Shenzhen Special Zone Daily
- Native name: 深圳特区报
- Type: Daily newspaper; state media
- Owner: Shenzhen Press Group
- Publisher: Shenzhen Special Zone Daily Agency
- Founded: May 24, 1982
- Political alignment: Chinese Communist Party Socialism with Chinese characteristics
- Language: Chinese
- Headquarters: Shenzhen
- Website: sztqb.sznews.com

= Shenzhen Special Zone Daily =

Chinese Communist Party newspaper

Shenzhen Special Zone Daily (深圳特区报), also known as Shenzhen Tequ Bao or Shenzhen Special Zone Post or Shenzhen Special Economic Zone News or Shenzhen SEZ News, is a simplified Chinese newspaper published in the People's Republic of China.

The newspaper, launched on May 24, 1982, is the official organ of the Shenzhen Municipal Committee of the Chinese Communist Party.

==History==
Shenzhen Special Zone Daily was inaugurated on May 24, 1982, and it is the first special zone newspaper in China.
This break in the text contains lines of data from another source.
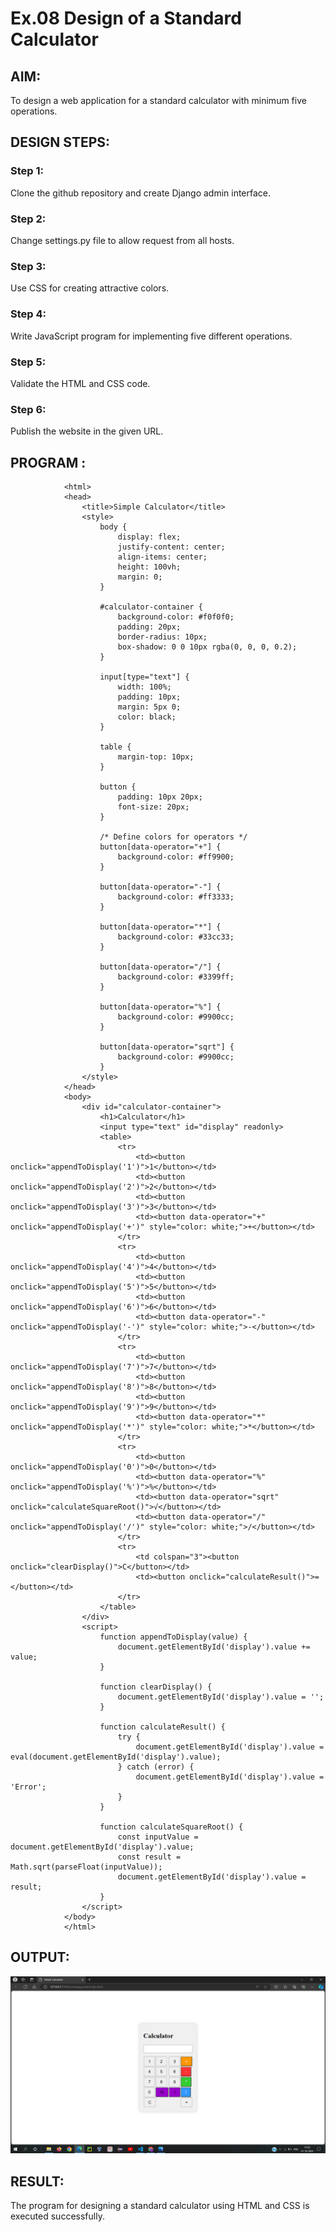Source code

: # Ex.08 Design of a Standard Calculator

## AIM:
To design a web application for a standard calculator with minimum five operations.

## DESIGN STEPS:

### Step 1:
Clone the github repository and create Django admin interface.

### Step 2:
Change settings.py file to allow request from all hosts.

### Step 3:
Use CSS for creating attractive colors.

### Step 4:
Write JavaScript program for implementing five different operations.

### Step 5:
Validate the HTML and CSS code.

### Step 6:
Publish the website in the given URL.

## PROGRAM :
                <html>
                <head>
                    <title>Simple Calculator</title>
                    <style>
                        body {
                            display: flex;
                            justify-content: center;
                            align-items: center;
                            height: 100vh;
                            margin: 0;
                        }
                
                        #calculator-container {
                            background-color: #f0f0f0;
                            padding: 20px;
                            border-radius: 10px;
                            box-shadow: 0 0 10px rgba(0, 0, 0, 0.2);
                        }
                
                        input[type="text"] {
                            width: 100%;
                            padding: 10px;
                            margin: 5px 0;
                            color: black; 
                        }
                
                        table {
                            margin-top: 10px;
                        }
                
                        button {
                            padding: 10px 20px;
                            font-size: 20px;
                        }
                
                        /* Define colors for operators */
                        button[data-operator="+"] {
                            background-color: #ff9900;
                        }
                
                        button[data-operator="-"] {
                            background-color: #ff3333;
                        }
                
                        button[data-operator="*"] {
                            background-color: #33cc33;
                        }
                
                        button[data-operator="/"] {
                            background-color: #3399ff;
                        }
                
                        button[data-operator="%"] {
                            background-color: #9900cc;
                        }
                
                        button[data-operator="sqrt"] {
                            background-color: #9900cc;
                        }
                    </style>
                </head>
                <body>
                    <div id="calculator-container">
                        <h1>Calculator</h1>
                        <input type="text" id="display" readonly>
                        <table>
                            <tr>
                                <td><button onclick="appendToDisplay('1')">1</button></td>
                                <td><button onclick="appendToDisplay('2')">2</button></td>
                                <td><button onclick="appendToDisplay('3')">3</button></td>
                                <td><button data-operator="+" onclick="appendToDisplay('+')" style="color: white;">+</button></td>
                            </tr>
                            <tr>
                                <td><button onclick="appendToDisplay('4')">4</button></td>
                                <td><button onclick="appendToDisplay('5')">5</button></td>
                                <td><button onclick="appendToDisplay('6')">6</button></td>
                                <td><button data-operator="-" onclick="appendToDisplay('-')" style="color: white;">-</button></td>
                            </tr>
                            <tr>
                                <td><button onclick="appendToDisplay('7')">7</button></td>
                                <td><button onclick="appendToDisplay('8')">8</button></td>
                                <td><button onclick="appendToDisplay('9')">9</button></td>
                                <td><button data-operator="*" onclick="appendToDisplay('*')" style="color: white;">*</button></td>
                            </tr>
                            <tr>
                                <td><button onclick="appendToDisplay('0')">0</button></td>
                                <td><button data-operator="%" onclick="appendToDisplay('%')">%</button></td>
                                <td><button data-operator="sqrt" onclick="calculateSquareRoot()">√</button></td>
                                <td><button data-operator="/" onclick="appendToDisplay('/')" style="color: white;">/</button></td>
                            </tr>
                            <tr>
                                <td colspan="3"><button onclick="clearDisplay()">C</button></td>
                                <td><button onclick="calculateResult()">=</button></td>
                            </tr>
                        </table>
                    </div>
                    <script>
                        function appendToDisplay(value) {
                            document.getElementById('display').value += value;
                        }
                
                        function clearDisplay() {
                            document.getElementById('display').value = '';
                        }
                
                        function calculateResult() {
                            try {
                                document.getElementById('display').value = eval(document.getElementById('display').value);
                            } catch (error) {
                                document.getElementById('display').value = 'Error';
                            }
                        }
                
                        function calculateSquareRoot() {
                            const inputValue = document.getElementById('display').value;
                            const result = Math.sqrt(parseFloat(inputValue));
                            document.getElementById('display').value = result;
                        }
                    </script>
                </body>
                </html>


## OUTPUT:
![Alt text](<Screenshot (416).png>)

## RESULT:
The program for designing a standard calculator using HTML and CSS is executed successfully.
On March 26, 1992, Shenzhen Special Zone Daily first published a long-form newsletter entitled "The East Wind Brings Spring all Around : An On-the-Spot Report on Comrade Deng Xiaoping in Shenzhen" (东方风来满眼春——邓小平同志在深圳纪实). This report had a tremendous impact on Chinese society as a whole, and is a landmark article in the history of the reform and opening up period.